|
ORACLE9i Warehouse Builder 9.2
Data Quality
1.0 Name and Address
Cleansing
2.0 Match-Merge
3.0 Other Information
1.0 Name
and Address Cleansing
1.1 What is Name and Address Cleansing?
Name
and Address Cleansing is the group of transformations performed on data
containing individual and business names as well as domestic and foreign
addresses for the purpose of improving the quality of data. Such transformations
are usually referred to as parsing,
standardization, correction and augmentation:
- Name/address parsing is the breakdown of non-discrete
input into discrete name or address components.
- Name/address standardization is the modification of
components to a standard version acceptable to a postal service or
suitable for record matching.
- Postal correction involves matching an input address
with postal database entries to verify and/or correct an address.
- Augmentation adds derived information to the data,
such as gender based on name, or collection of census and geo-location
data
1.2 How is Name and Address Cleansing accomplished in Warehouse
Builder?
Name and
address cleansing in Warehouse Builder is a built-in transformation
and is integrated into the ETL functionality as Name and Address Operator.
Name and Address Operator offers the full range of transformations for
name and address data: parsing, standardization, correction and augmentation.
At the design time this wizard-driven operator is used to model Name
and Address rules inside Warehouse Builder. At runtime, the deployed
Name and Address transformations transparently access parsers and data
provided by the third-party vendors.
1.3 What is Oracle9i Pure Name and Address?
Oracle9i Pure
Name and Address is the prior implementation of Name and Address cleansing,
based on bundling a single third-party vendor software. Pure Name and
Address ended with Warehouse Builder 9.0.4 and is no longer available.
1.4 What is the current architecture of Name and Address cleansing in
Warehouse Builder?
Warehouse
Builder users now have a choice of multiple certified third-party data
quality vendors. The use of Name and Address Operator at the design
time does not change in any way. However, at runtime Warehouse Builder
transparently accesses adaptors build by the third party vendors and
the data they supply.
1.5 How are Name and Address components of Warehouse Builder installed?
Warehouse
Builder Name and Address Server is installed automatically as part of
Warehouse Builder server side install. Third-party adapters and data
are installed separately by following the vendors’ own installation
programs or scripts. Warehouse Builder becomes aware of their location
through the use of environment variables and property files modified
by third-party installation programs automatically.

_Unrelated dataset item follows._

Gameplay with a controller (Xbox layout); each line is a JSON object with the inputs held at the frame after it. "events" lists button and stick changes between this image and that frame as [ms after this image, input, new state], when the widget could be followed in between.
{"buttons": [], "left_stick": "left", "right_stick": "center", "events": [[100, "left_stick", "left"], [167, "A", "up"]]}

1.6 How are Name and Address components of Warehouse Builder licensed?
Warehouse
Builder Name and Address Server is included at no extra charge. Third
party data quality vendors sell their software separately and directly
to the customer.
1.7 Who are the third-party data quality vendors partnering with Warehouse
Builder?
At present
Warehouse Builder is certified to work with Trillium Software and First
Logic. Other leading data quality vendors have partnered with Oracle
and are in the process of building their adapters for Warehouse Builder.
1.8 How can the sales, consulting or product support of the third-party
data quality vendors be contacted?
The data
quality partner matrix is available at /products/warehouse/index.html.
It lists contacts and is updated periodically.
1.9 What countries are supported?
The country
support varies by vendor. The data quality partner matrix referenced
above provides a list of each vendor’s supported countries.
1.10 What are the prices of third-party
data quality software?
The prices
obviously vary by vendor. Contact the vendor directly for pricing information.
One of the benefits of Warehouse Builder working with multiple partners is the ability to offer different price points.
1.11
What about customers with current licenses for Oracle 9i Pure
Name and Address?
These customers can continue using Pure Name and Address.
Warehouse Builder 9.2 is certified to work with Oracle9i Pure
Name and Address 9.0.4. They would need to perform slightly different
installation steps as described in the 9.2 release notes. Alternatively,
they can choose to take advantage of special offers from the data quality
vendors and trade-in their Pure Name and Address licenses. Please contact
the data quality partners directly for details.
1.12
How does Name and Address cleansing work in the Oracle 9i RAC environment?
Warehouse Builder supports Real Application Clusters (RAC)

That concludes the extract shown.